[[ Exercise text, beginning ]]
The Storm Prediction Center confirmed six new tornado touchdowns over the past 48 hours, spreading the multi-day severe weather outbreak into Iowa, Michigan and Virginia after tornadoes were confirmed in Colorado, Minnesota and South Dakota a day earlier.

Confirmed tornadoes were recorded near Stacyville and Oto, Iowa; near Trenary, Michigan; near Wytheville, Virginia; and near North Sterling Reservoir, Colorado, according to the Storm Prediction Center. Six active weather alerts remained tied to the event across the four states as of this reporting.

The outbreak has now touched at least six states over two days — Colorado, Iowa, Michigan, Minnesota, South Dakota and Virginia — as the storm system responsible for Monday’s tornadoes in the northern Plains pushed east and spawned new touchdowns in the Midwest and mid-Atlantic. Colorado’s North Sterling Reservoir area, hit by a confirmed tornado Monday, recorded another confirmed touchdown in the same vicinity, underscoring how the region has taken repeated hits from the slow-moving system.

Beyond the tornadoes, the Storm Prediction Center logged 31 large hail reports and 324 damaging wind reports over the same 48-hour period, reflecting a broader swath of severe thunderstorm activity that accompanied the tornadic storms. The damaging wind total marks a sharp jump from the 255 reports logged in the prior 48-hour window, pointing to an intensifying wind threat even as the tornado count held roughly steady.

The National Weather Service noted that Monday’s storm reports are confirmed, post-event findings rather than active warnings, meaning the immediate tornado threat in the hardest-hit areas has passed. Damage assessments are ongoing in the affected Iowa, Michigan, Virginia and Colorado communities, and residents in those areas are urged to stay alert for downed trees and power lines from the wind reports as cleanup begins.

Forecasters have not ruled out additional severe weather as the system continues its eastward track. Residents across the affected corridor should continue monitoring National Weather Service alerts, as the same atmospheric pattern that produced back-to-back tornado outbreaks in Colorado and the Midwest this week remains active. The Storm Prediction Center is expected to update its damage survey findings as local weather service offices complete on-the-ground assessments in the coming days.
[[ Exercise text, end ]]
[[ Available data, beginning ]]
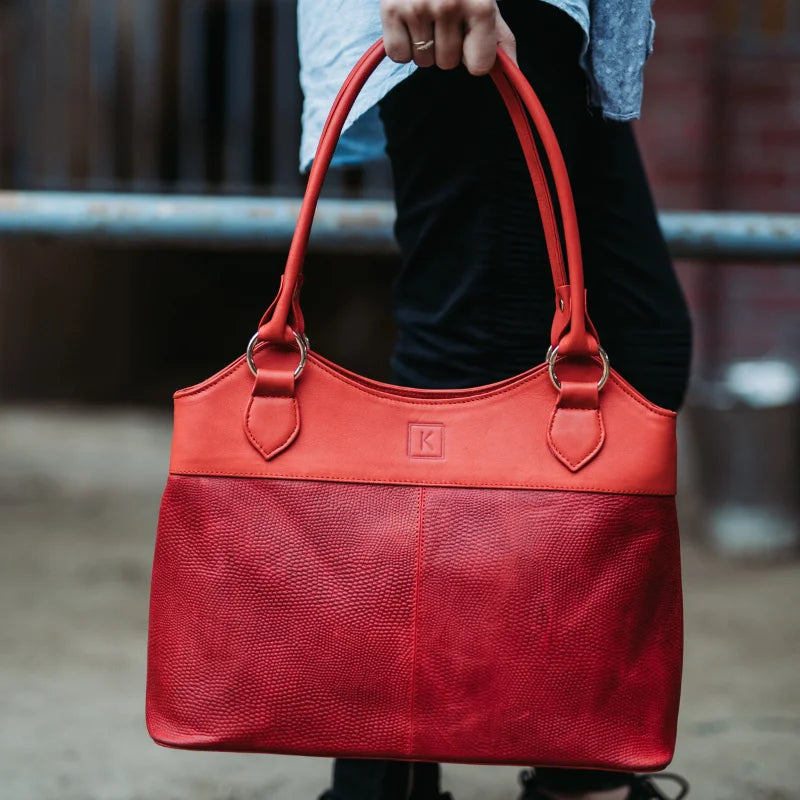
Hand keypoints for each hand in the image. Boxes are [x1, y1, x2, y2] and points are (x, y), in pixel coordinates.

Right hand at [381, 0, 516, 74]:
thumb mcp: (484, 1)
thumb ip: (499, 37)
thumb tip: (513, 71)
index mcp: (480, 5)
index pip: (479, 66)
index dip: (473, 57)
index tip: (468, 38)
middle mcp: (449, 5)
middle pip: (448, 64)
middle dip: (446, 47)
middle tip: (443, 18)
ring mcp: (418, 7)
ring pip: (423, 61)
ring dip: (423, 46)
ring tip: (425, 15)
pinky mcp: (391, 9)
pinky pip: (398, 55)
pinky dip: (402, 45)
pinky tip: (408, 21)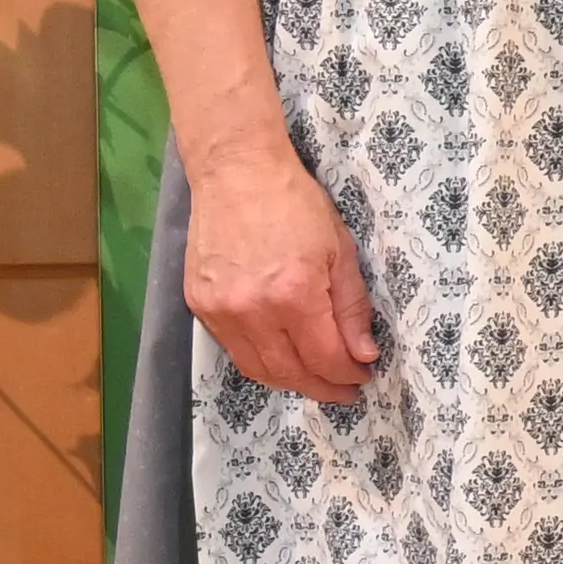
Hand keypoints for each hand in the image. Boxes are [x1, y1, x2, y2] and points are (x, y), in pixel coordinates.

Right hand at [182, 140, 377, 401]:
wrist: (237, 173)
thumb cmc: (296, 204)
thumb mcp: (340, 250)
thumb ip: (352, 307)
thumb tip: (363, 354)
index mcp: (294, 295)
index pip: (324, 358)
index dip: (347, 375)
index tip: (364, 377)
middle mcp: (251, 311)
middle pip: (289, 372)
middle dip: (322, 387)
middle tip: (345, 390)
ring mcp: (219, 311)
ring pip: (257, 368)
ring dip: (290, 381)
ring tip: (316, 380)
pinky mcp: (198, 305)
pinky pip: (233, 350)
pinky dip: (261, 361)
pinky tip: (282, 357)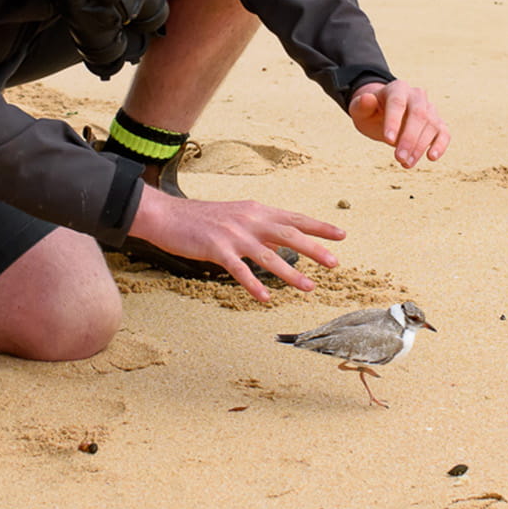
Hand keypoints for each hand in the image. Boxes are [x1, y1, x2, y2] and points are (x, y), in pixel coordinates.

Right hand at [127, 185, 344, 302]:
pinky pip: (239, 270)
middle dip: (314, 248)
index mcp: (255, 211)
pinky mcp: (216, 249)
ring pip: (268, 256)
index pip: (293, 218)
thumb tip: (284, 239)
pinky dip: (254, 285)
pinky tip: (266, 298)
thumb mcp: (236, 216)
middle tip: (335, 262)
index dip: (318, 226)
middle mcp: (248, 220)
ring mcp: (233, 235)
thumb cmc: (200, 219)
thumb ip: (260, 227)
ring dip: (291, 273)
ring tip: (309, 287)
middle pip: (288, 234)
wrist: (166, 216)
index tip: (341, 234)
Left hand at [349, 79, 448, 167]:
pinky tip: (431, 157)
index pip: (397, 103)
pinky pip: (444, 132)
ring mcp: (429, 109)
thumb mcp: (360, 110)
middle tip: (399, 158)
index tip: (388, 140)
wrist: (383, 114)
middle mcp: (417, 96)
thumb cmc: (371, 112)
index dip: (394, 121)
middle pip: (418, 115)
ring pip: (431, 125)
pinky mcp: (437, 123)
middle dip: (409, 138)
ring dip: (420, 147)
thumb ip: (361, 105)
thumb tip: (367, 98)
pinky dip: (440, 145)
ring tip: (406, 163)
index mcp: (397, 89)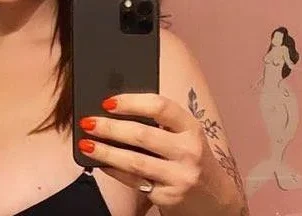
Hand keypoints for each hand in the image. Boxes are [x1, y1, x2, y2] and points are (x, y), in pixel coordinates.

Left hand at [77, 94, 215, 207]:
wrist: (214, 200)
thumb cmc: (189, 158)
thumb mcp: (183, 136)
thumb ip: (158, 124)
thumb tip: (113, 111)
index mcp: (191, 127)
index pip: (160, 107)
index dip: (131, 102)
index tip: (107, 102)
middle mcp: (189, 150)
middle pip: (142, 134)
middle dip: (110, 128)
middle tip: (87, 122)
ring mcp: (180, 176)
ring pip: (135, 161)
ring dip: (105, 151)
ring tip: (86, 144)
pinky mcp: (169, 197)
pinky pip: (134, 181)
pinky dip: (113, 171)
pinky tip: (100, 163)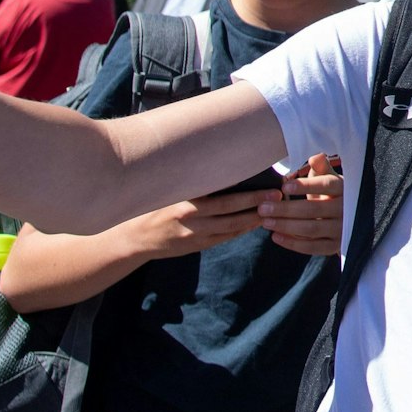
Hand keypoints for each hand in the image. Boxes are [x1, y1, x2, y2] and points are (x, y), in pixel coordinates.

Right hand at [127, 187, 275, 259]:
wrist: (135, 238)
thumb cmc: (154, 206)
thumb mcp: (169, 189)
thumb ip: (192, 181)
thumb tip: (221, 166)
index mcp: (185, 199)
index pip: (219, 191)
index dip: (243, 187)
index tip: (263, 179)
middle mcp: (191, 216)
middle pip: (230, 209)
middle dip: (255, 202)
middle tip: (277, 194)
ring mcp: (195, 234)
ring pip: (231, 226)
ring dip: (253, 218)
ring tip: (273, 209)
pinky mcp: (197, 246)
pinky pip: (224, 237)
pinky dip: (241, 230)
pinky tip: (254, 223)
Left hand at [261, 153, 344, 254]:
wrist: (350, 218)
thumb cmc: (332, 193)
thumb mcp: (329, 177)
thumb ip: (321, 167)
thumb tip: (315, 156)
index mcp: (344, 188)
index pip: (326, 185)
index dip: (305, 186)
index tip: (284, 187)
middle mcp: (346, 210)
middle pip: (313, 210)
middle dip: (285, 209)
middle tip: (263, 208)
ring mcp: (342, 230)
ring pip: (311, 229)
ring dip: (285, 226)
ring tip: (265, 221)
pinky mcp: (335, 246)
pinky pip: (313, 247)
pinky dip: (293, 243)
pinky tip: (275, 236)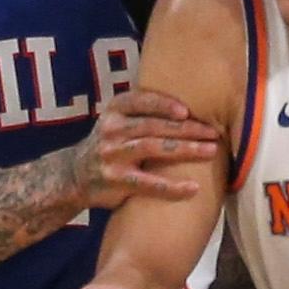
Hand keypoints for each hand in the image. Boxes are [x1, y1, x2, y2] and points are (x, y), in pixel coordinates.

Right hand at [72, 90, 217, 207]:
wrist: (74, 177)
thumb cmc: (110, 146)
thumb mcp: (118, 121)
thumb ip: (144, 113)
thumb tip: (193, 105)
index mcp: (114, 110)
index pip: (140, 100)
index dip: (163, 104)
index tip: (186, 110)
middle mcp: (111, 129)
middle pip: (153, 125)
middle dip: (186, 129)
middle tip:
[[ Available data, end ]]
◆ **Work instructions**:
1. In the tornado article, how many large hail reports did the Storm Prediction Center log over the 48-hour period?
2. Return, word for word, the part of the tornado article between "Beyond the tornadoes, the" and "held roughly steady.", inclusive.

◆ **Outputs in order**:
1. 31 large hail reports.

2.
Beyond the tornadoes, the Storm Prediction Center logged 31 large hail reports and 324 damaging wind reports over the same 48-hour period, reflecting a broader swath of severe thunderstorm activity that accompanied the tornadic storms. The damaging wind total marks a sharp jump from the 255 reports logged in the prior 48-hour window, pointing to an intensifying wind threat even as the tornado count held roughly steady.